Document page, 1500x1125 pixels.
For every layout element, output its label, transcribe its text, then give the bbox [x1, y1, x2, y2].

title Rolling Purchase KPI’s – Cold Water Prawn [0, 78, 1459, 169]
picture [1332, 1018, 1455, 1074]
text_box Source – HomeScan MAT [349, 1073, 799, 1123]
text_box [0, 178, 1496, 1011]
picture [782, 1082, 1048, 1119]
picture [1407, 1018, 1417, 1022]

**WORK ITEM:** The listing above is to be restated word for word.

**RESPONSE BOX:**
Document page, 1500x1125 pixels.
For every layout element, output its label, transcribe its text, then give the bbox [x1, y1, x2, y2].

title Rolling Purchase KPI’s – Cold Water Prawn [0, 78, 1459, 169]
picture [1332, 1018, 1455, 1074]
text_box Source – HomeScan MAT [349, 1073, 799, 1123]
text_box [0, 178, 1496, 1011]
picture [782, 1082, 1048, 1119]
picture [1407, 1018, 1417, 1022]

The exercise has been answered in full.